• TASK TO COMPLETE
Report every line of the data where the string "coastline" appears.

• DATASET CONTENT
* * *

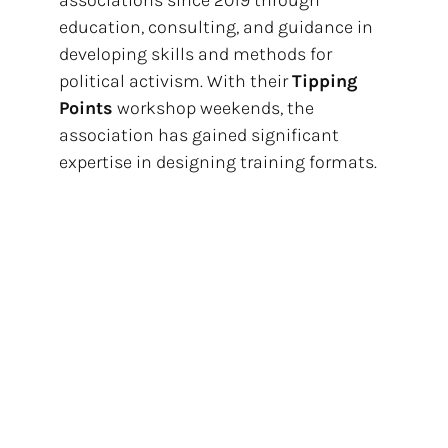
education, consulting, and guidance in
developing skills and methods for
political activism. With their
Tipping
Points
workshop weekends, the
association has gained significant
expertise in designing training formats.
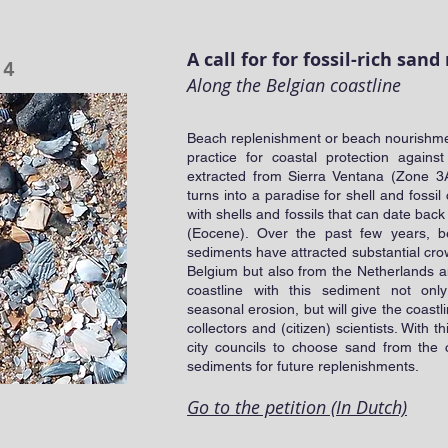
A call for for fossil-rich sa
24
Along the Belgian coastline
Beach replenishment or beach nourishmen
practice for coastal protection again
extracted from Sierra Ventana (Zone 3
turns into a paradise for shell and fossil
with shells and fossils that can date bac
(Eocene). Over the past few years, b
sediments have attracted substantial crow
Belgium but also from the Netherlands 
coastline with this sediment not onl
seasonal erosion, but will give the coastl
collectors and (citizen) scientists. With th
city councils to choose sand from the
sediments for future replenishments.
Go to the petition (In Dutch)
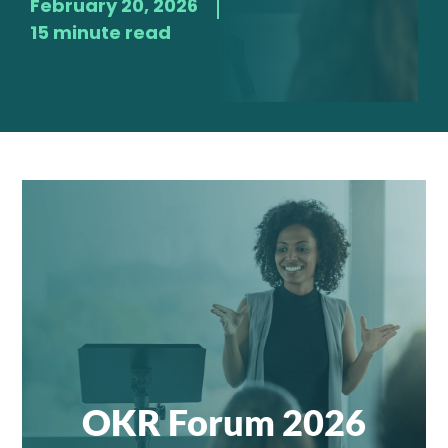
February 20, 2026
15 minute read
OKR Forum 2026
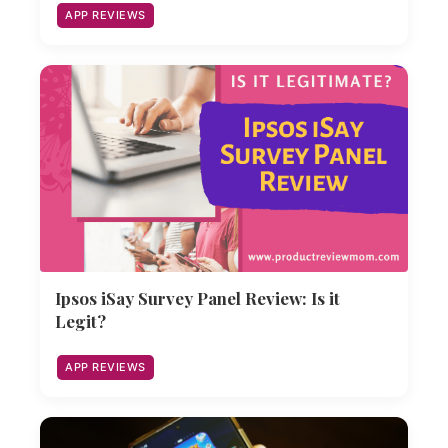
APP REVIEWS
Ipsos iSay Survey Panel Review: Is it
Legit?
APP REVIEWS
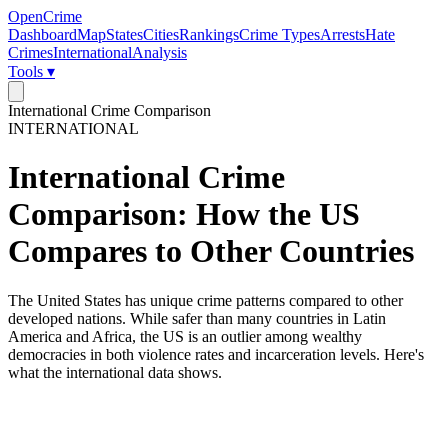
OpenCrime
Dashboard
Map
States
Cities
Rankings
Crime Types
Arrests
Hate
Crimes
International
Analysis
Tools ▾
International Crime Comparison
INTERNATIONAL
International Crime
Comparison: How the US
Compares to Other Countries
The United States has unique crime patterns compared to other
developed nations. While safer than many countries in Latin
America and Africa, the US is an outlier among wealthy
democracies in both violence rates and incarceration levels. Here's
what the international data shows.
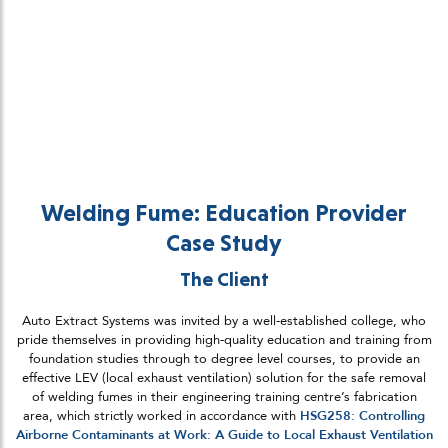
Welding Fume: Education Provider
Case Study
The Client
Auto Extract Systems was invited by a well-established college, who
pride themselves in providing high-quality education and training from
foundation studies through to degree level courses, to provide an
effective LEV (local exhaust ventilation) solution for the safe removal
of welding fumes in their engineering training centre’s fabrication
area, which strictly worked in accordance with
HSG258: Controlling
Airborne Contaminants at Work: A Guide to Local Exhaust Ventilation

* * *

• EXERCISE RESULT
Along the Belgian coastline
coastline with this sediment not onl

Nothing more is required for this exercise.